## [Directions]
From the entries below, copy every line that contains the word "information", treating uppercase and lowercase letters as distinct.

Stored data entries
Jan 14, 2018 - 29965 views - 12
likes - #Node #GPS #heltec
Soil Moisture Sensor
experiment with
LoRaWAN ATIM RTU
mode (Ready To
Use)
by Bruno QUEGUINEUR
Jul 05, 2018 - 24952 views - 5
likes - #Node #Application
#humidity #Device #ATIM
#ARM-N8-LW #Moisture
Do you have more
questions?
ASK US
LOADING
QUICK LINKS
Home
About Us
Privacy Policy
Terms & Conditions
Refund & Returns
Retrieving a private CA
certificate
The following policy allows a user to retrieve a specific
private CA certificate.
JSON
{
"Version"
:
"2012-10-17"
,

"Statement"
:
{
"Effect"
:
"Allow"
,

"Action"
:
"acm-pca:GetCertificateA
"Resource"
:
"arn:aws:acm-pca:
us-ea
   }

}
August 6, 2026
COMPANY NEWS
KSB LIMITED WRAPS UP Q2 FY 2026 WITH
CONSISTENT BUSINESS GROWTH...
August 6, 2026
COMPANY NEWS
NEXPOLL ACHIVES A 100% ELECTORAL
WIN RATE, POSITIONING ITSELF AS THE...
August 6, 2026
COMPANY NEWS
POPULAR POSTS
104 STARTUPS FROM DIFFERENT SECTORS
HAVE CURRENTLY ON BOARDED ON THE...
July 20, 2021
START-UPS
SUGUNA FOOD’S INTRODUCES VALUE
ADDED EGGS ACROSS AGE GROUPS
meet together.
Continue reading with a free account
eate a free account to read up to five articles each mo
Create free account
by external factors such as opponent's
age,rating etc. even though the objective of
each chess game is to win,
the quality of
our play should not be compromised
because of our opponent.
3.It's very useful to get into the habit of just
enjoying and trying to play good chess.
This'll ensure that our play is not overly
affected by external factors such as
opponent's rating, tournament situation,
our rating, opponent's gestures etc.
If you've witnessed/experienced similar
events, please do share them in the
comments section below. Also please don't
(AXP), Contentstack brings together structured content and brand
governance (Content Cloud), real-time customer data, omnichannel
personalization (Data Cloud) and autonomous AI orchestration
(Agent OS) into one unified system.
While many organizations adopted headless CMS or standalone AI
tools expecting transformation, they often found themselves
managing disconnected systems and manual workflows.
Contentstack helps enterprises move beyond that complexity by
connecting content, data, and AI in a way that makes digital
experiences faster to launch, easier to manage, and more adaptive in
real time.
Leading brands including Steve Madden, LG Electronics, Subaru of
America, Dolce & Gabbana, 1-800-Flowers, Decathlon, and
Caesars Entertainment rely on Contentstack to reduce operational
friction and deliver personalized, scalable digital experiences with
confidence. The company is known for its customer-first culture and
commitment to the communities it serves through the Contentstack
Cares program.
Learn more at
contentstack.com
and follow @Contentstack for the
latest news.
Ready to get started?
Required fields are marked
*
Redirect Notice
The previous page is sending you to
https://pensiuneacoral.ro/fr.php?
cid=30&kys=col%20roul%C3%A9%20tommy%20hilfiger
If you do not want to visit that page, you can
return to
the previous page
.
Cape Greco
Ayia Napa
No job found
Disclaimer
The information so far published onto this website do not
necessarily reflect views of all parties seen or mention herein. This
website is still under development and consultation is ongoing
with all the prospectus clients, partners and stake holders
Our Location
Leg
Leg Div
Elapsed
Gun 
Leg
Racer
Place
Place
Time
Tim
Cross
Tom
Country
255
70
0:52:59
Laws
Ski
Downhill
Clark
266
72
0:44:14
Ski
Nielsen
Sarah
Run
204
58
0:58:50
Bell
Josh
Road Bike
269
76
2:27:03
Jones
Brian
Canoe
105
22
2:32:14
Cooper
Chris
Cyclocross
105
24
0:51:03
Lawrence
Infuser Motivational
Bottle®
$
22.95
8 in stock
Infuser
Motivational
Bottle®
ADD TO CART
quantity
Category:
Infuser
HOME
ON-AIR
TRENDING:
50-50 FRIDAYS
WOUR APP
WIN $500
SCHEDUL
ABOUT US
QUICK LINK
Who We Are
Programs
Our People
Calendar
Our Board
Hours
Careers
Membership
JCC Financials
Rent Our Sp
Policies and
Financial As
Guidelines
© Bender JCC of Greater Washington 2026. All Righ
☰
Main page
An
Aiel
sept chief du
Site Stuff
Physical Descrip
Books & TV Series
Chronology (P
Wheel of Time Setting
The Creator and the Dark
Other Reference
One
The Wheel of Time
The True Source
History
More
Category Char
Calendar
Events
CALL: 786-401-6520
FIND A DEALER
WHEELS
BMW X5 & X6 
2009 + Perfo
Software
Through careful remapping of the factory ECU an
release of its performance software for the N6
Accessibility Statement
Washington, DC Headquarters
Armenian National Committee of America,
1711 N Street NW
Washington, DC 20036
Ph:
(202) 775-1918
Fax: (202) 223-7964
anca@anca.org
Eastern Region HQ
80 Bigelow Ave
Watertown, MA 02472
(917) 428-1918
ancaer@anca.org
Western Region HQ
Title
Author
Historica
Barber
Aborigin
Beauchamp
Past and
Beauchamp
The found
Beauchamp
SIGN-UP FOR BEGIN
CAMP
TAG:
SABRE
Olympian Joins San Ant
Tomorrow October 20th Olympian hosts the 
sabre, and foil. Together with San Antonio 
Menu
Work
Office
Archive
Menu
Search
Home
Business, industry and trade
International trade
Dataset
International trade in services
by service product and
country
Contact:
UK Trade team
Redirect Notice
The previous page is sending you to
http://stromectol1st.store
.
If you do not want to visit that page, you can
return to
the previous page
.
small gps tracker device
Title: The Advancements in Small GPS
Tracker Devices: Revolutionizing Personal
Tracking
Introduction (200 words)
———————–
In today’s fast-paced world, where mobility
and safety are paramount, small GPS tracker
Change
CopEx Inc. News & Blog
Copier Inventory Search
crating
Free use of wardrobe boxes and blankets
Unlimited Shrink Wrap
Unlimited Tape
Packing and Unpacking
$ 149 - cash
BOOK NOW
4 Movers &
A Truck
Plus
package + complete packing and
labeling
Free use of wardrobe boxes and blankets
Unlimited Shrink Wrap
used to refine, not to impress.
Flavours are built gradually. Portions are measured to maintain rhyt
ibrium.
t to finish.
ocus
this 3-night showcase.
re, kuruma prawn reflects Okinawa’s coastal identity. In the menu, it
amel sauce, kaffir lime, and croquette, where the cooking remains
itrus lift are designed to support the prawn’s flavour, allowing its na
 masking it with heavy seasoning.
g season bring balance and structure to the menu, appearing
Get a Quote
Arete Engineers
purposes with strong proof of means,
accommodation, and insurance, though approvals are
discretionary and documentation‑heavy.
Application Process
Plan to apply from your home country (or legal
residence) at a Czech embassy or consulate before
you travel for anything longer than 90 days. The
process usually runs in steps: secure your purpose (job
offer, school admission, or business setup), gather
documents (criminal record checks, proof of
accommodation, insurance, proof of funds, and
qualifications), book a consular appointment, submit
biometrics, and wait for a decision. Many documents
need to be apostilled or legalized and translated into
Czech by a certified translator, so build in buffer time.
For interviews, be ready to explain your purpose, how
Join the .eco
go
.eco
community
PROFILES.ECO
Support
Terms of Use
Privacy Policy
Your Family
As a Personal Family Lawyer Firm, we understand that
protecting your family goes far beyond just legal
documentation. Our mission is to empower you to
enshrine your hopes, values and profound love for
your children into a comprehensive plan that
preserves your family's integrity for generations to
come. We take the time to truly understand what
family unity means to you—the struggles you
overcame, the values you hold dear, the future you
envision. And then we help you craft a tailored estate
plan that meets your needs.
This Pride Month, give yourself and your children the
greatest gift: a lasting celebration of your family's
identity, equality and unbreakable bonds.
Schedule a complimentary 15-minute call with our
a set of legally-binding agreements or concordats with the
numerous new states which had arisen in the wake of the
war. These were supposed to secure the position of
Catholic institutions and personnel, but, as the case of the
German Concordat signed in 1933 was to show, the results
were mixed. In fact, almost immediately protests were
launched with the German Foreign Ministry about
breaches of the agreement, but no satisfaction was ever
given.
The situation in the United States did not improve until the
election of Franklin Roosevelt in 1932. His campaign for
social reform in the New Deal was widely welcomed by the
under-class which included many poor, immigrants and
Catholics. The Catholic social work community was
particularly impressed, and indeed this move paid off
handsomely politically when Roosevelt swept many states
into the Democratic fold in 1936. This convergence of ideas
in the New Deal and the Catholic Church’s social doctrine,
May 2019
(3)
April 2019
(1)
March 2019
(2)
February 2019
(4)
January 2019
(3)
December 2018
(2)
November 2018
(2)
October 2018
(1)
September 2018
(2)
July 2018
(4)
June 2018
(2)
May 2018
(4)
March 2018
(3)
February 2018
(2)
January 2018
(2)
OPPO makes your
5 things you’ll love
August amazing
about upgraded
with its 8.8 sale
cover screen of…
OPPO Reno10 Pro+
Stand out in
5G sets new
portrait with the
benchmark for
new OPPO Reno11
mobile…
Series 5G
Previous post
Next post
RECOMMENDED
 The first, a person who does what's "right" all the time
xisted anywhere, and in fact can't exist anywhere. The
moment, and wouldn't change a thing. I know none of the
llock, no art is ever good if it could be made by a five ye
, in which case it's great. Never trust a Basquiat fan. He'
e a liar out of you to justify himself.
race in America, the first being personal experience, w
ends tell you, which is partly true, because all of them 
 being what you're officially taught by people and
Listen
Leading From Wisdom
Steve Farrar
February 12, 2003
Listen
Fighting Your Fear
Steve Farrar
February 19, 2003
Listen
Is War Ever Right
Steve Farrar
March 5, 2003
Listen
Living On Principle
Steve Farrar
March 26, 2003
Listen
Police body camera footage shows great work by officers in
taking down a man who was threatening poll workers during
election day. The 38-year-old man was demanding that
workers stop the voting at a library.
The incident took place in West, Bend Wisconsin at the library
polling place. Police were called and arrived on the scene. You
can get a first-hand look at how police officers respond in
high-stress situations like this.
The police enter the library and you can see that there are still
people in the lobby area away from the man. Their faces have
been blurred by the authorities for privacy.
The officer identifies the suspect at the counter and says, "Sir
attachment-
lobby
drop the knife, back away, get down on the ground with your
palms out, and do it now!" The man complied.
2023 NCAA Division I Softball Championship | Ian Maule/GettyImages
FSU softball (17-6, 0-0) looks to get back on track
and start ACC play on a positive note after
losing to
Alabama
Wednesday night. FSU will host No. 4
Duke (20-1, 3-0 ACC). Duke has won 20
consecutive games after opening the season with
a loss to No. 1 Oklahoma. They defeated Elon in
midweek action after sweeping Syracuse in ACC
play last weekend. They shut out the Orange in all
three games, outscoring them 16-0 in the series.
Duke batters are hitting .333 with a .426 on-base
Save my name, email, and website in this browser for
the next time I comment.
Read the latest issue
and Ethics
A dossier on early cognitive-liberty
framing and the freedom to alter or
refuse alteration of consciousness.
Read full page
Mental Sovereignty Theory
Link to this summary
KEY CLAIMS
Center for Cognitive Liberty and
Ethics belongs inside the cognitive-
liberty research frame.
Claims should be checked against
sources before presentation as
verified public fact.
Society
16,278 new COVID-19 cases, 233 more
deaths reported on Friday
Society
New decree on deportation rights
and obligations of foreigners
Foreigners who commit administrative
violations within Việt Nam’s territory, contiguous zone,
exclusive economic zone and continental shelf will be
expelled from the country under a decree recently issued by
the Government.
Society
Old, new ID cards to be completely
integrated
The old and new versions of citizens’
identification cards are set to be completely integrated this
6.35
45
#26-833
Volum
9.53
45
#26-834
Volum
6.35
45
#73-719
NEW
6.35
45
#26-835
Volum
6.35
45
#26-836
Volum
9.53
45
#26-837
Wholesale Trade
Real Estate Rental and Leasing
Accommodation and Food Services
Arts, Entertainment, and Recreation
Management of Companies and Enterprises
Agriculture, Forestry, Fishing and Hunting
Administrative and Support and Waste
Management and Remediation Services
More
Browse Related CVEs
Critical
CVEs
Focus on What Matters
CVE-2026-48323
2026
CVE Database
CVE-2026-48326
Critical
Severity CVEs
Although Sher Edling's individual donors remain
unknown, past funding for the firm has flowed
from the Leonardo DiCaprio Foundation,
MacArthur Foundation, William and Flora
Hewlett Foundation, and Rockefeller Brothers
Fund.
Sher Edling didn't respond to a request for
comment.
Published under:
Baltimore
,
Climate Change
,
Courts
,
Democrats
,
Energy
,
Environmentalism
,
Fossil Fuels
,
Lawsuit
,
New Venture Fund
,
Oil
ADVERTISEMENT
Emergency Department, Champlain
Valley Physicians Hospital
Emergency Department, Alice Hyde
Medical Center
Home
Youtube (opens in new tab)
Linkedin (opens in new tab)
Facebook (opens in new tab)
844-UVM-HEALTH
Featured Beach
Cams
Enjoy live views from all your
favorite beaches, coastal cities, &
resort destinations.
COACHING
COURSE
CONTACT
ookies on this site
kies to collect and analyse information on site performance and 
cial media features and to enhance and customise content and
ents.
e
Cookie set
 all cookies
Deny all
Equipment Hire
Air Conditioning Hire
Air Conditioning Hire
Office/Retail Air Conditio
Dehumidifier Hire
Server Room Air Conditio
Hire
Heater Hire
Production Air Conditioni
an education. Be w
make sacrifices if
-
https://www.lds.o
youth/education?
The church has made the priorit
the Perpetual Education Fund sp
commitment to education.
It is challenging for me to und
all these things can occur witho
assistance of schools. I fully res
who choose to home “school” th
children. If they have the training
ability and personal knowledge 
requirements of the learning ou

## [Written response]
The information so far published onto this website do not
kies to collect and analyse information on site performance and 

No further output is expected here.